#### Document excerpt
- - -

César Abraham Vallejo Mendoza (March 16, 1892 – April 15, 1938) was a Peruvian poet, writer, playwright, and journalist. Although he published only two books of poetry during his lifetime, he is considered one of the great poetic innovators of the 20th century in any language. He was always a step ahead of literary currents, and each of his books was distinct from the others, and, in its own sense, revolutionary. Thomas Merton called him "the greatest universal poet since Dante". The late British poet, critic and biographer Martin Seymour-Smith, a leading authority on world literature, called Vallejo "the greatest twentieth-century poet in any language." He was a member of the intellectual community called North Group formed in the Peruvian north coastal city of Trujillo.

Clayton Eshleman and José Rubia Barcia's translation of The Complete Posthumous Poetry of César Vallejo won the National Book Award for translation in 1979.

Biography

César Vallejo was born to Francisco de Paula Vallejo Benítez and María de los Santos Mendoza Gurrionero in Santiago de Chuco, a remote village in the Peruvian Andes. He was the youngest of eleven children. His grandfathers were both Spanish priests, and his grandmothers were both indigenous Peruvians.

Lack of funds forced him to withdraw from his studies for a time and work at a sugar plantation, the Roma Hacienda, where he witnessed the exploitation of agrarian workers firsthand, an experience which would have an important impact on his politics and aesthetics. Vallejo received a BA in Spanish literature in 1915, the same year that he became acquainted with the bohemia of Trujillo, in particular with APRA co-founders Antenor Orrego and Victor Raul Haya de la Torre.

In 1911 Vallejo moved to Lima, where he studied at National University of San Marcos; read, worked as a schoolteacher, and came into contact with the artistic and political avant-garde. While in Lima, he also produced his first poetry collection, Los heraldos negros. Despite its stated publication year of 1918, the book was actually published a year later. It is also heavily influenced by the poetry and other writings of fellow Peruvian Manuel González Prada, who had only recently died. Vallejo then suffered a number of calamities over the next few years: he refused to marry a woman with whom he had an affair; and he had lost his teaching post.

- - -

#### Stored items from a collection
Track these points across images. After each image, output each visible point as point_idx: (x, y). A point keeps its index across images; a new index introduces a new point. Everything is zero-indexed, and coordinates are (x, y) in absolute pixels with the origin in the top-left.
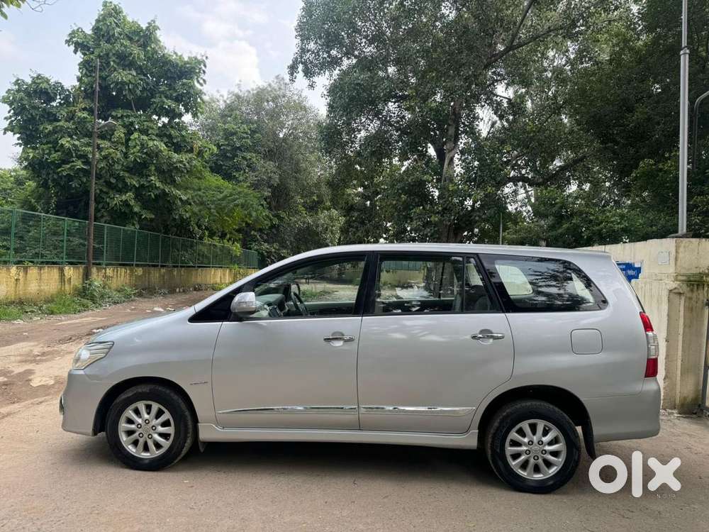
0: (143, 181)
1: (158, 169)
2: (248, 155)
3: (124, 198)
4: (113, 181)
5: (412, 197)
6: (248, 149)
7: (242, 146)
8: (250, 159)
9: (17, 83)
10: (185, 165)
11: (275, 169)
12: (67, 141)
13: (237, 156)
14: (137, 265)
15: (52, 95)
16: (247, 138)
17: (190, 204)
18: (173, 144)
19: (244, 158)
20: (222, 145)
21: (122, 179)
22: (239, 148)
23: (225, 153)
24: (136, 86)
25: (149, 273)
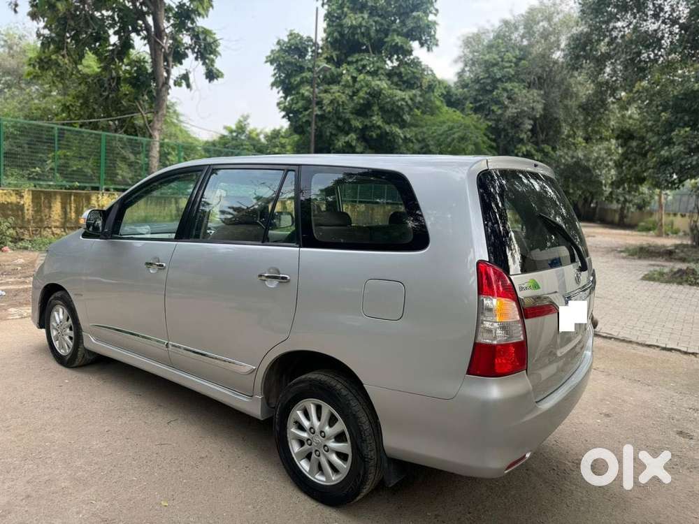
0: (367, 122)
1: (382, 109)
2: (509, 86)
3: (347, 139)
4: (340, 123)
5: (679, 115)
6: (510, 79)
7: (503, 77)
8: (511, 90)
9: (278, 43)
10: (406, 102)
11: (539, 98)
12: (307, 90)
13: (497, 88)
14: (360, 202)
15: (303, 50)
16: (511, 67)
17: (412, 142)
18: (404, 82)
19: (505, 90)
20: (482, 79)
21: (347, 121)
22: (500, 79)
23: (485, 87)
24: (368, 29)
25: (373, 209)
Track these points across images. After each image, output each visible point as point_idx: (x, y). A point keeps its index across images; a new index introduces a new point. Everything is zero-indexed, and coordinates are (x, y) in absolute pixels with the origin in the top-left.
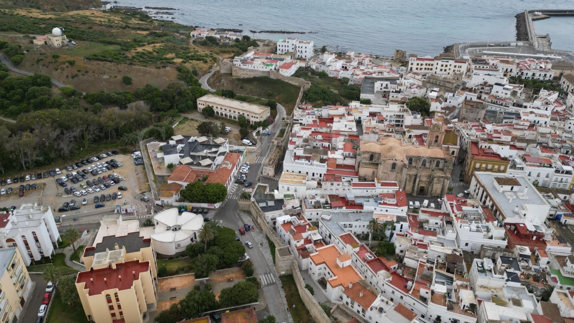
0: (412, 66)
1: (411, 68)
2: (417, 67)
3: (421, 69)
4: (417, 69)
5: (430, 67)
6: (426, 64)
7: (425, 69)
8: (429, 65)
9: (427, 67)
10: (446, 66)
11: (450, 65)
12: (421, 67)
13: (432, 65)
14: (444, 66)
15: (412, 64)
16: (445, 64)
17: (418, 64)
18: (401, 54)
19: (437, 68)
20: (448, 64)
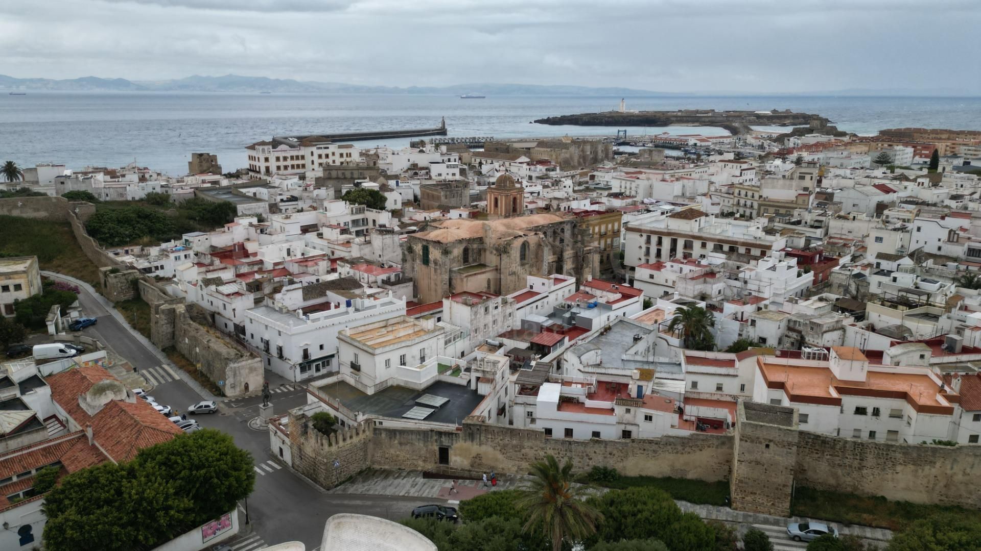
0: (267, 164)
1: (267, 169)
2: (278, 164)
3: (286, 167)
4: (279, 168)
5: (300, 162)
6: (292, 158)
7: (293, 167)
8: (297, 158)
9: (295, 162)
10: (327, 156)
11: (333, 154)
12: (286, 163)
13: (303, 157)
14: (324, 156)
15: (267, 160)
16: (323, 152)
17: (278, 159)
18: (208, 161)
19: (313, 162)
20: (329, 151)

- - -

Answer these questions from the text on César Vallejo:
1. In what place was Vallejo born?
2. What was the name of the sugar plantation where he worked?
3. In what year did the translation of The Complete Posthumous Poetry of César Vallejo win the National Book Award for translation?
The records above stand apart from the text on César Vallejo.

1. Santiago de Chuco, a remote village in the Peruvian Andes.
2. The Roma Hacienda.
3. 1979.